O sentido colectivo de responsabilidade é um dever comum de
cidadania. Esta não é proclamação de comício, nem é um emblema de lapela.
Porém, se as dificuldades são de quem as sente, não podem parecer que o não são
de quem tem de decidir neste difícil contexto. Por tudo isto, não se pode
perder na rua o que se vai tentando construir, dolorosamente, na casa de cada
um e nos gabinetes dos decisores, presos por compromissos inadiáveis e vendo
já, ali ao lado, casas a ruir e a arder.
É legítimo lutar por um lugar de trabalho, denunciar os
desvios de quem se aproveita dos momentos de crise, chamar a atenção para a
realidade presente na consideração dos problemas e na procura das melhores
soluções, pôr a descoberto situações de injustiça, unir esforços para melhores
resultados. Mas, sempre na preocupação de encontrar caminhos e lançar pontes,
nunca de levantar novos muros ou de aprofundar, mais ainda, fossos já antes
difíceis de transpor. A união de forças não se faz apenas em função e proveito
de grupos, mas do melhor bem possível, a favor de todos.
Já escrevi antes que, nesta hora, e penso que em todas as
horas, quem governa e também quem é governado não pode deixar de estar atento
às descriminações e privilégios, à pressão das organizações corporativas,
quando mais voltadas para os seus membros que para a consecução do bem comum, à
tentação das atitudes demagógicas. Tudo isto pode provocar tensões, dificultar
o espírito de colaboração e de convivência democrática, impedir soluções justas
para os problemas em campo.
Ao falar de estímulos e travões no processo de recuperação,
tenho presente esta realidade. Pelos anúncios e ameaças feitas, penso agora,
especialmente, nas organizações corporativas, sejam elas partidos políticos,
sindicatos ou ordens. Normalmente olha-se mais para o que se pretende do que
para ver se isso é possivel e para os meios para se conseguir. Nem sempre e em
tudo, os fins justificam os meios. Também não se pode dizer ao país que ou se
ganha na sala de reuniões ou se faz guerra na rua. Não interessa ganhar mais
sócios ou prender os que podem fugir, criando um clima que não permite ir mais
além na solução dos problemas do país, tal como ele se encontra.
Há reivindicações que não mudam de tom quando a
intransigência permanece e os interesses corporativos cavalgam o processo. Pode
a vitória estar em impedir que se faça o que tem de ser feito? Sabemos que para
responder a projectos de colectivos sociais, seria necessário um governo da cor
de quem projecta. Isso, por agora não existe, nem se vê estar próximo. Não
havendo alternativa, têm de jogar no tabuleiro da democracia, não no da
demagogia, tanto os governantes como as corporações.

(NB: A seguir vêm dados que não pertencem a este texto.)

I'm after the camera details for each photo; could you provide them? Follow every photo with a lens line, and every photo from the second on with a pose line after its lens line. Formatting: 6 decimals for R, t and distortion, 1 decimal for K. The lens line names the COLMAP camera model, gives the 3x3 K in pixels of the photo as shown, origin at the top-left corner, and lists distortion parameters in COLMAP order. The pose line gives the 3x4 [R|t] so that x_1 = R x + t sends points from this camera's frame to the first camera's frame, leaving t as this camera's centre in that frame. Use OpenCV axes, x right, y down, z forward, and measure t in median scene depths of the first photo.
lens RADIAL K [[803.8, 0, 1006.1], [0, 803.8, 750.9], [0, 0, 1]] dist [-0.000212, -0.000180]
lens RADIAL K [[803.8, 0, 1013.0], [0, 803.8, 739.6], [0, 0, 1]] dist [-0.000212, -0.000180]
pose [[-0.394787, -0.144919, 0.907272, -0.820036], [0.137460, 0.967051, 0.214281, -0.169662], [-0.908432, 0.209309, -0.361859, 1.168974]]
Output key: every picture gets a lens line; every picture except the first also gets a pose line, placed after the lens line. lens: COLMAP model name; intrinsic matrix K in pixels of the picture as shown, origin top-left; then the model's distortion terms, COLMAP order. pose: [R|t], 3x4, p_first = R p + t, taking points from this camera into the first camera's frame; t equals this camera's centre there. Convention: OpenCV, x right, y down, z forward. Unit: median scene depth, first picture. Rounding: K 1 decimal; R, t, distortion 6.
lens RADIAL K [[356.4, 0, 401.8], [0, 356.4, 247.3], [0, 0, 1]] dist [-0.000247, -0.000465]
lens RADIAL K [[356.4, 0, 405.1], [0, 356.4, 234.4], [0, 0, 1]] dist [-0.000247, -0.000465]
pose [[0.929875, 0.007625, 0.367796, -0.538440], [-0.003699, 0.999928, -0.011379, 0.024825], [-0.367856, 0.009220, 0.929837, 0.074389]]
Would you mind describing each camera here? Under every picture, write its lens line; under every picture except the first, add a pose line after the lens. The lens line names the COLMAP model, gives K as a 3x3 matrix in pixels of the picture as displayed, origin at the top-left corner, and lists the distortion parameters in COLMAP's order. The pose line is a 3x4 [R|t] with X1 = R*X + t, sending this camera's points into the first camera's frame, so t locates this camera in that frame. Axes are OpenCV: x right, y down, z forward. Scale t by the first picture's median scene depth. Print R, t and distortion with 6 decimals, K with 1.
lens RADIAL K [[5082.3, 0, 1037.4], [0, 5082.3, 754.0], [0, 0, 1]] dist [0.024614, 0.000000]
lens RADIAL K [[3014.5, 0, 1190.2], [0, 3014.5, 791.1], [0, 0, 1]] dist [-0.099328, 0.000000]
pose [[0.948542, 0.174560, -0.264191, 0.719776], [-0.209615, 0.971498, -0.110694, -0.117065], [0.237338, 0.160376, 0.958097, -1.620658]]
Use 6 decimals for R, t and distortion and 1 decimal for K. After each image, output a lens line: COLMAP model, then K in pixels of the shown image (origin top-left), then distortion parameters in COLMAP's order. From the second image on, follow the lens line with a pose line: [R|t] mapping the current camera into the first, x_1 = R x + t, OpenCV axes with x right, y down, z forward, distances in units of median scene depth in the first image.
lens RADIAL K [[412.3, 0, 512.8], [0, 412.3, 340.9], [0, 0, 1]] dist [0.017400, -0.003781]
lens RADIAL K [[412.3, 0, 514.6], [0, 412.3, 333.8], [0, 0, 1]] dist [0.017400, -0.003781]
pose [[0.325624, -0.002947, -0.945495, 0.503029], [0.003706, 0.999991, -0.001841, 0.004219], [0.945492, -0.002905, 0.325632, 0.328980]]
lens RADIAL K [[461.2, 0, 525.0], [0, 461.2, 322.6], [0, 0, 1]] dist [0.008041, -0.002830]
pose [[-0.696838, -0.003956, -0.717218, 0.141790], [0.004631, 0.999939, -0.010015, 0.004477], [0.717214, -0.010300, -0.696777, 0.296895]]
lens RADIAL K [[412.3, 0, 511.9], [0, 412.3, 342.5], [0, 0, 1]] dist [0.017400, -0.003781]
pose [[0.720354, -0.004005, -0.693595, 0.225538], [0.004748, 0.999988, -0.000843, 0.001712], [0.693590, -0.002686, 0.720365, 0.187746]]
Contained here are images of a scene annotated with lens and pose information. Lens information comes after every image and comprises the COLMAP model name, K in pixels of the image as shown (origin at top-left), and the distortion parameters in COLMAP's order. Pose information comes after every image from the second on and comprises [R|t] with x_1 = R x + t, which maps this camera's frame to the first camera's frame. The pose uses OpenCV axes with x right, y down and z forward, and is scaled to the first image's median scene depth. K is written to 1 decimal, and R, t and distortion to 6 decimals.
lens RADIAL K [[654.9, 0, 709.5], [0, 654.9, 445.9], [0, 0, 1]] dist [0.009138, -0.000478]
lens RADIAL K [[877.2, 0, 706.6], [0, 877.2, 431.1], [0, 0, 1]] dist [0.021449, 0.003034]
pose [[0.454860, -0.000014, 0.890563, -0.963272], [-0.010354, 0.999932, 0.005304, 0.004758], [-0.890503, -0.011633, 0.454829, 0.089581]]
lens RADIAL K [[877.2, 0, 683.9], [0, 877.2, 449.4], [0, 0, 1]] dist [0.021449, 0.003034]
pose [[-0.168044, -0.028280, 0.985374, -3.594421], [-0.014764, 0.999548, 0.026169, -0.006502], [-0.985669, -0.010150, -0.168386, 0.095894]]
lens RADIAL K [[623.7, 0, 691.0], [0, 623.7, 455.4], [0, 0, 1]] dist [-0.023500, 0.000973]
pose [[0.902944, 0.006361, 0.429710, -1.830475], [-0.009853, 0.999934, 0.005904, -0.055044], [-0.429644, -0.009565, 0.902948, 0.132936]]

A conquista de direitos, em si legítimos, tem de ser
considerada no contexto concreto que se vive no país. Decisões de gabinete ou
multidões na rua, por si só não ganham batalhas. Antes, podem dificultar a
participação, socialmente exigida a todos. Não interessa nem a política da
terra queimada, nem o orgulhosamente sós. Já todos sabemos o que isto significa
e não estamos, por certo, ansiosos por um retorno.